Bitcoin prices dropped on Friday, inching towards $60,000 in the latest sell-off that many said took place due to a crypto ban in Turkey.
Turkish central bank decided to ban all kinds of cryptocurrencies and their use in an overnight decision Thursday. The decision appeared as cryptocurrency volumes in the country surged 3,000 percent in the previous 12 months, primarily in the wake of the Turkish Lira’s decline against the US dollar and inflation rate topping at 16 percent last month.
Bitcoin Against Inflation
Speculators treat Bitcoin as a hedge against inflation and currency devaluation. It is typically because of the cryptocurrency’s limited supply cap of 21 million tokens — and its ability to operate independently as a payment settlement system, away from central banks’ and governments’ jurisdictions.
The renewed interest in the cryptocurrency came after Turkey’s President Recep Tayyip Erdogan sacked the central bank leader Naci Agbal, who had raised interest rates to limit the Lira’s decline. Economists saw it as a sign of more inflation and fiat devaluation.
In response, Bitcoin rose to fame in Turkey with its ask price on peer-to-peer exchanges reaching as high as $100,000 in mid-March after Agbal’s dismissal.
With Bitcoin’s growing demand in international markets against similar concerns, its price surged to as high as $64,896 earlier this week. The benchmark digital asset started falling lower after establishing the said week. So it appears, Turkey’s ban merely accelerated the sell-off heading into the Friday session.

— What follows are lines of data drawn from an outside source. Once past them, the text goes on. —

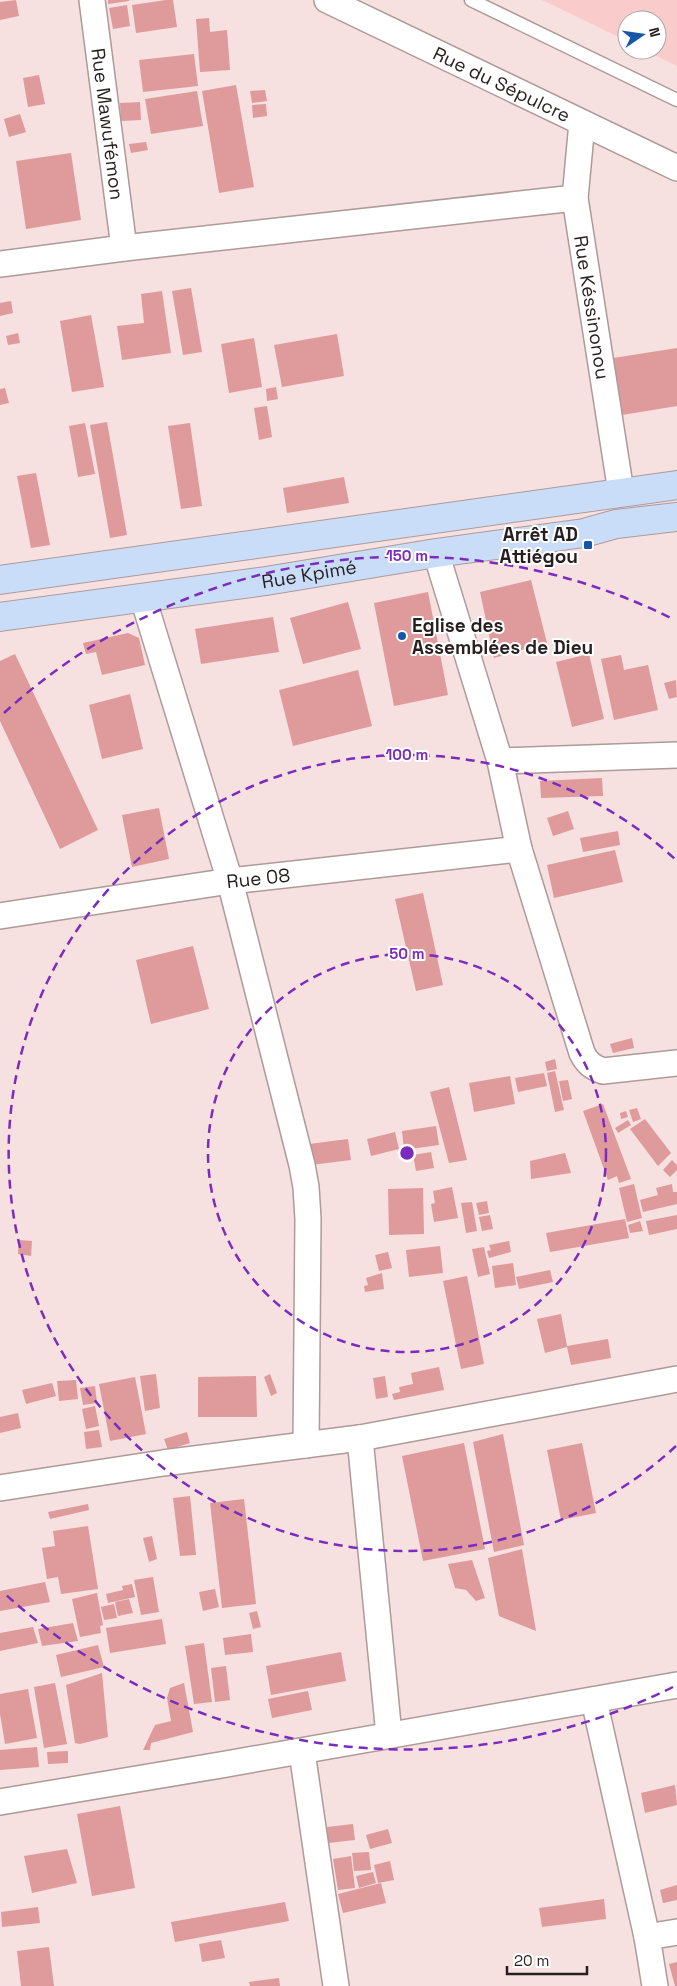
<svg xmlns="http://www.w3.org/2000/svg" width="677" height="1986" font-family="'Space Grotesk',sans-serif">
  <rect width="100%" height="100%" fill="#f6e0e0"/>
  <path fill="#f9cccb" d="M542,0H677V66L645,50H657V20H627V41Z"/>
  <path fill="#df9a9b" d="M16,0L19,16L0,20V2Z
    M108,0H129V1L108,4Z
    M166,0H173L177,27L136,33L132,5Z
    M127,5L130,26L113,29L109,8Z
    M209,18L210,32L227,30L230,70L200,72L196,19Z
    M194,54L198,86L143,92L139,60Z
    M39,75L45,104L28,107L23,78Z
    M236,85L254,187L219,193L202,91Z
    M265,90L267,101L252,103L250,91Z
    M197,91L203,126L151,134L145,99Z
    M140,102L141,120L121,121L120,103Z
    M266,104L267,116L253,118L252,105Z
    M20,114L26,132L9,137L4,119Z
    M146,142L148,150L131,153L129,144Z
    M71,153L81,220L26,229L16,161Z
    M191,288L202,352L183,355L172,291Z
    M162,291L171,353L122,360L117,326L144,323L141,294Z
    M11,301L13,313L0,316V303Z
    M91,315L104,387L72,392L60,321Z
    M18,333L20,343L8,345L6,336Z
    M337,334L344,376L282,387L274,345Z
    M254,338L262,387L229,393L221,344Z
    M677,348V406L616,416L607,359Z
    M276,387L278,399L267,401L266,389Z
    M5,388L9,403L0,405V389Z
    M267,406L272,437L259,440L254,408Z
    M107,422L127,535L110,538L90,425Z
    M85,423L95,474L78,477L69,426Z
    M190,423L202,506L181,509L168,426Z
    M36,473L50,545L31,548L17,476Z
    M344,477L349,503L287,513L283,488Z
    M531,580L547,643L494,658L480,592Z
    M428,592L448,695L394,706L374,603Z
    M348,602L361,649L303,664L290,618Z
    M273,617L279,652L201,664L195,629Z
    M128,633L139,638L145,665L102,675L96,652L86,654L83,643Z
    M15,654L98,830L60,849L0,721V661Z
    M589,654L604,719L572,727L556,662Z
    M621,655L624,670L648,665L658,710L614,720L601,659Z
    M358,670L372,726L293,746L279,690Z
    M676,680L677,697L669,699L664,683Z
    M130,694L143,749L102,759L89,705Z
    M602,778L603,796L541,798L540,781Z
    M159,808L169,859L132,867L122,815Z
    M568,811L574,829L553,836L547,818Z
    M618,831L620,845L583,852L580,838Z
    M615,850L623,882L554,898L547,865Z
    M423,893L443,985L416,991L395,899Z
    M193,946L209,1009L151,1024L136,960Z
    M632,1038L634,1048L613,1053L610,1044Z
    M555,1059L557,1069L547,1071L545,1062Z
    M555,1071L564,1110L555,1112L547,1073Z
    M544,1073L547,1086L518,1092L515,1078Z
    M510,1076L515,1104L474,1112L469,1083Z
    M568,1080L572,1099L563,1101L559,1081Z
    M449,1087L467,1160L449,1163L430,1092Z
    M603,1104L631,1179L619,1183L617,1176L608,1180L583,1111Z
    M637,1108L641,1119L633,1122L629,1110Z
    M626,1111L628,1117L621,1119L620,1113Z
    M645,1119L671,1153L658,1166L630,1129Z
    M628,1120L631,1125L618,1133L615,1128Z
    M436,1126L439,1145L404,1150L402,1131Z
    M395,1132L399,1149L371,1156L367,1139Z
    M348,1139L351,1160L311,1165L309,1144Z
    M431,1152L434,1168L416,1171L413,1155Z
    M565,1153L571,1173L531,1179L530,1161Z
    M672,1160L677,1165V1170L670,1177L663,1170Z
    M634,1184L642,1218L627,1222L619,1188Z
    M672,1184L673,1192H677V1204L643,1212L640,1200L658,1195L656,1188Z
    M452,1187L458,1218L434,1222L431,1204L435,1203L433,1191Z
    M423,1188L424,1234L389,1235L388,1189Z
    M487,1201L489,1213L479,1215L476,1203Z
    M472,1202L477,1231L466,1233L461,1203Z
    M490,1215L493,1229L482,1231L479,1217Z
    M677,1215V1229L649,1235L646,1221Z
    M625,1219L629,1238L550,1252L546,1233Z
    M640,1221L643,1231L630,1233L628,1225Z
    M19,1240L32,1241L31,1256L18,1254Z
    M509,1241L511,1252L489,1258L487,1251L491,1250L489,1245Z
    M440,1246L443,1273L409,1277L406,1250Z
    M484,1247L490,1274L478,1277L472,1249Z
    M388,1252L392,1268L379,1271L375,1255Z
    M513,1263L516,1285L495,1288L492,1266Z
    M550,1270L553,1282L519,1289L516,1277Z
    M382,1273L384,1289L365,1292L364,1286L368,1285L366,1278Z
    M467,1276L484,1364L461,1369L443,1281Z
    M561,1314L567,1346L608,1339L611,1358L571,1365L567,1347L545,1353L537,1319Z
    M439,1367L444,1390L394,1400L392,1394L400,1392L399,1387L413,1384L411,1373Z
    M156,1374L160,1408L145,1411L140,1376Z
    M270,1374L277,1393L271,1396L264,1377Z
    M256,1376L257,1417H198V1377Z
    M385,1376L388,1397L376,1399L373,1378Z
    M135,1377L146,1434L110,1441L99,1384Z
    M76,1380L78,1399L59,1401L57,1381Z
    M52,1383L56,1396L26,1404L22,1390Z
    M95,1386L97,1403L83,1405L80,1388Z
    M95,1406L99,1426L86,1429L82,1409Z
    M18,1413L21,1428L0,1433V1417Z
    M99,1430L102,1447L86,1449L84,1432Z
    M187,1432L190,1443L168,1450L164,1439Z
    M503,1434L524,1545L494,1552L473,1442Z
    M464,1443L485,1549L423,1561L402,1456Z
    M582,1443L596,1513L561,1520L547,1450Z
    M190,1496L196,1555L180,1556L173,1498Z
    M244,1499L256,1604L222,1608L210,1503Z
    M88,1504L89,1510L50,1519L48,1512Z
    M88,1526L98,1589L61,1594L58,1577L47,1579L42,1548L55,1546L53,1531Z
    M152,1536L157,1559L149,1562L143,1538Z
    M522,1549L536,1631L499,1616L488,1558Z
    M472,1560L485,1598L476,1601L466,1590L455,1588L448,1564Z
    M153,1577L159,1612L141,1615L134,1580Z
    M45,1582L50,1602L0,1611V1591Z
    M132,1584L135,1597L108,1603L106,1594L123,1590L122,1586Z
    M215,1589L219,1607L203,1611L199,1592Z
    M97,1593L103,1625L100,1626L101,1633L80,1637L72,1599Z
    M129,1599L133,1613L118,1616L115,1602Z
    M114,1604L117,1618L104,1620L101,1607Z
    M257,1611L261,1627L253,1629L249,1613Z
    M162,1619L166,1644L110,1653L106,1628Z
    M73,1623L78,1641L42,1646L38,1629Z
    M33,1627L38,1643L0,1651V1633Z
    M251,1634L253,1652L225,1655L223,1638Z
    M204,1643L212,1702L194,1704L185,1646Z
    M98,1645L104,1667L61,1677L56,1655Z
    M341,1652L346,1681L271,1695L266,1666Z
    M226,1666L230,1700L215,1702L211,1668Z
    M102,1673L108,1737L80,1744L75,1743L66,1685Z
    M55,1683L67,1744L44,1748L34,1687Z
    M184,1683L193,1732L151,1743L150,1750H143L155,1725L171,1721L167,1698L170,1688Z
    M28,1689L37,1738L5,1744L0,1714V1694Z
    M308,1691L312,1710L272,1718L268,1699Z
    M37,1747L39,1767L0,1770V1750Z
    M68,1751V1763L48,1764L47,1752Z
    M675,1785L677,1805L645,1813L641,1793Z
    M120,1806L135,1888L92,1896L77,1814Z
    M353,1824L355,1840L328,1843L327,1827Z
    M388,1829L392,1843L370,1849L366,1835Z
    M67,1849L77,1883L32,1893L24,1856Z
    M369,1852L371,1870L354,1871L352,1853Z
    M351,1856L355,1888L338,1890L333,1859Z
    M390,1861L394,1880L378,1883L374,1865Z
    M373,1872L376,1883L359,1888L356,1876Z
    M381,1883L386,1903L343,1913L338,1894Z
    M677,1885V1900L663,1903L660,1890Z
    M604,1899L606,1919L542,1927L539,1908Z
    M285,1902L289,1921L175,1942L171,1922Z
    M38,1907L40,1923L2,1927L1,1912Z
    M221,1940L225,1958L202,1962L199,1944Z
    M49,1947L54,1986H21L17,1951Z
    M677,1962V1986H675L669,1964Z
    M279,1978L280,1986H250L249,1982Z"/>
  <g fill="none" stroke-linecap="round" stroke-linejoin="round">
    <g stroke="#ae9a9a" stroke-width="15">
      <path id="service" d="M471,0L677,100"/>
    </g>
    <g stroke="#ae9a9a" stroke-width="28">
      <g id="minor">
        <path id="s1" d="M92,0L124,248"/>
        <path id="s2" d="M327,0L677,168"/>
        <path id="s3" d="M582,123L575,198L621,492"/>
        <path d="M0,264L124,248L575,198"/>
        <path d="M436,553L500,761L519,849L582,1053C587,1063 592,1067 603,1071L677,1063"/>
        <path d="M143,598L230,881L302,1165L306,1187L308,1219L306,1445"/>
        <path d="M500,761L677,755"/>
        <path id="s4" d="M0,916L230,881L519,849"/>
        <path d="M360,1438L389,1735"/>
        <path d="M0,1488L163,1463L360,1438L677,1379"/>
        <path d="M594,1700L647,1937L655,1986"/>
        <path d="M302,1752L336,1986"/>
        <path d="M0,1802C226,1765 451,1725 677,1685"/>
        <path d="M647,1937L677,1932"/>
      </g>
    </g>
    <g stroke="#ae9a9a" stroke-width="30">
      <g id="secondary">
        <path d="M0,580L677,485"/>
        <path id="s5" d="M0,617L266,581L436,553L584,533L616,524L677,517"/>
      </g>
    </g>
    <use href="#service" stroke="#fff" stroke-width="12"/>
    <use href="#minor" stroke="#fff" stroke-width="25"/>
    <use href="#secondary" stroke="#c9ddf8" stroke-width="28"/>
  </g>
  <g fill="none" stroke="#7b2cbf" stroke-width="2.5" stroke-dasharray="9 6">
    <circle cx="407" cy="1153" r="199"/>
    <path d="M676 1446A398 398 0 1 1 676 860"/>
    <path d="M673 1687A597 597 0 0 1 4 1593M4 713A597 597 0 0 1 673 619"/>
  </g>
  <g fill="#1757a7" stroke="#fff" stroke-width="2">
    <rect x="583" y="540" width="10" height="10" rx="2.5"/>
    <circle cx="402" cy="636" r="5"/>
  </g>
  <g text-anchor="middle" stroke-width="4" stroke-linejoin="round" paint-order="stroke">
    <g font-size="19" fill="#271f1f" stroke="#fff">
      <text dy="7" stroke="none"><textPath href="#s2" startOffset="194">Rue du Sépulcre</textPath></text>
      <text dy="7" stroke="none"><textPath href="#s1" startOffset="125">Rue Mawufémon</textPath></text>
      <text dy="7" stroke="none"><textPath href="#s3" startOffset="186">Rue Késsinonou</textPath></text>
      <text dy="7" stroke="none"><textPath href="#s5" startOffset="312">Rue Kpimé</textPath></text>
      <text dy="7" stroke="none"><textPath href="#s4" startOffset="261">Rue 08</textPath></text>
    </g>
    <g font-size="19" font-weight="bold" fill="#271f1f" stroke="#fff" text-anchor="end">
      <text x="578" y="541">Arrêt AD<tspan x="578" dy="22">Attiégou</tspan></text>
      <text x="412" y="632" text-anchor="start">Eglise des<tspan x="412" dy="22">Assemblées de Dieu</tspan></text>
    </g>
  </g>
  <circle cx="407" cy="1153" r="8" fill="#7b2cbf" stroke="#fff" stroke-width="2.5"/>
  <g font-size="15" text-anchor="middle" font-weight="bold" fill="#7b2cbf" stroke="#fff" stroke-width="4" stroke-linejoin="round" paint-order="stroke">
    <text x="407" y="561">150 m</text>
    <text x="407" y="760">100 m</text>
    <text x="407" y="959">50 m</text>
  </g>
  <g transform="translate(642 35) rotate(77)"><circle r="24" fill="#ffffff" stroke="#a9a5a5"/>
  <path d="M0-4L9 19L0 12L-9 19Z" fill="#1757a7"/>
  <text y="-8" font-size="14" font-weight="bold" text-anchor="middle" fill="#271f1f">N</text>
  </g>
  <path d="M507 1966v8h80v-8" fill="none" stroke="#271f1f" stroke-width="2.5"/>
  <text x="514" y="1966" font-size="15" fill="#271f1f" stroke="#ffffff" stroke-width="4" paint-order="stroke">20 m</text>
</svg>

At its intraday low, bitcoin was trading for as low as $60,048.
Nonsense Ban
Ronnie Moas, the founder of Standpoint Research, took his Twitter account to rubbish theories that connected Bitcoin’s Friday decline with its ban in Turkey.
“[Bitcoin’s] 6 percent drop below $60,400 on news from Turkey is ludicrous,” the investment analyst tweeted. “Their leadership, led by Erdogan, is dysfunctional and Turkey accounts for less than 1% of the world population. Their currency (lira) has recently collapsed (and the opposition party is against this crypto ban).”
Bans have seldom translated into a bearish breakdown in the Bitcoin market. A strict call to ban crypto trading in September had done little to stop the cryptocurrency from climbing to its all-time high of $20,000. Speculation about a potential ban in India and Nigeria also resulted in nothing — bitcoin prices kept rising without breaking a sweat.
That is partly because placing a ban on Bitcoin is equal to barring the internet, says the US Securities and Exchange Commissioner Hester Peirce. She said:
“I think we were past that point very early on because you would have to shut down the internet. As I’ve said in the past, I don’t see how you could ban it … I think it would be a foolish thing for the government to try to do that.”
Banning cryptocurrency technically shifts otherwise visible trading firms underground. That was visible after the Reserve Bank of India imposed banking restrictions on local crypto companies. That resulted in a spike in peer-to-peer trading activities. Traders in China also used dark bitcoin channels to bypass capital controls.